Tag Archives: debates about sonata form

Rose Bruford College conference Oct 2012, Barry Mitchell paper, abstract

Title: Transitions and experimentation in the slow movement of Schubert’s Octet

Author: Barry Mitchell

The problem of creating transitions between themes or groups of themes seems to be particularly acute in the classical and early romantic styles. Composers may or may not invest creative energy in passages that can be regarded as transitions so, for example, in a sonata principle movement the equivalent in the recapitulation of the transition in the exposition may present a problem which can be solved in a variety ways.

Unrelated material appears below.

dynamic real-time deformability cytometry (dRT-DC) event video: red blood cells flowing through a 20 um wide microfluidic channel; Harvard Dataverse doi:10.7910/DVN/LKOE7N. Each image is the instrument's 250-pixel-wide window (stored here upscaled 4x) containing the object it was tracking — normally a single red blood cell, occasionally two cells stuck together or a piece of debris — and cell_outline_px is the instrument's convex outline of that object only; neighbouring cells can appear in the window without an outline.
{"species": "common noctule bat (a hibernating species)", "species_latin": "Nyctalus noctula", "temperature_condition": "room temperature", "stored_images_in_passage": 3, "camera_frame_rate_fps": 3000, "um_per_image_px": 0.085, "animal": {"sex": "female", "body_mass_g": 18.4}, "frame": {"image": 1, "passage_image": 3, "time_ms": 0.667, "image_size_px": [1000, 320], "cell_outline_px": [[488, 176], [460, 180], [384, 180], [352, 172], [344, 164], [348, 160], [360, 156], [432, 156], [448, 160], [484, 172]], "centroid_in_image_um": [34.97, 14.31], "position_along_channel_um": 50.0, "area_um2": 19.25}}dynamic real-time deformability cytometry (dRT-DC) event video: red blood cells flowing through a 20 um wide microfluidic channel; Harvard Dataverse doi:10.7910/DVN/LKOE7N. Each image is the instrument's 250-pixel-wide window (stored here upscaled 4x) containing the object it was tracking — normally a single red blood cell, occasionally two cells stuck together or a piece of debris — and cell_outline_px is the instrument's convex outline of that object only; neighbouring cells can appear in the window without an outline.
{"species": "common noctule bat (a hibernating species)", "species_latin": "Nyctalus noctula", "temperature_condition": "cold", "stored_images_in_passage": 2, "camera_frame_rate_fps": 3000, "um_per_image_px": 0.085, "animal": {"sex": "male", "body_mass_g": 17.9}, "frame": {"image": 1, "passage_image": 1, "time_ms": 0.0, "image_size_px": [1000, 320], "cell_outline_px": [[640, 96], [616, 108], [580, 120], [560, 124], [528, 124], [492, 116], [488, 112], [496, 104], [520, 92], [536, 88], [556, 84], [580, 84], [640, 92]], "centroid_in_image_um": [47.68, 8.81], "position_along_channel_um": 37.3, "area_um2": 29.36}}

The second movement (the Adagio) of Schubert’s Octet Op. 166 is in slow movement sonata form and demonstrates extremes of both inventiveness and simplicity in the treatment of transitions.  On the one hand the transition becomes a springboard for an experimental approach to slow movement sonata form. On the other hand, the transition is reduced to its simplest form. The resulting experimental approach to slow movement sonata form is especially interesting in the light of the relationship between Schubert’s Octet and its model, Beethoven’s Septet Op. 20.  The second movement of Schubert’s Octet is the movement that begins most like its model but develops into the movement that most radically departs from the model. This radical departure from the model is seen most clearly in passages that can be regarded as transitions. However, Schubert seems to have ultimately judged this experiment to be a failure and it was not repeated: the problem of transitions created by the experiment proved to be too difficult to solve. In later large scale symphonic works Schubert reverted to a more conventional and classical approach to both slow movement sonata form and therefore to transitions. Nevertheless, the slow movement of Schubert’s Octet is evidence that Schubert was thinking about recasting traditional forms in a way that would suit his own style and conception of sonata form.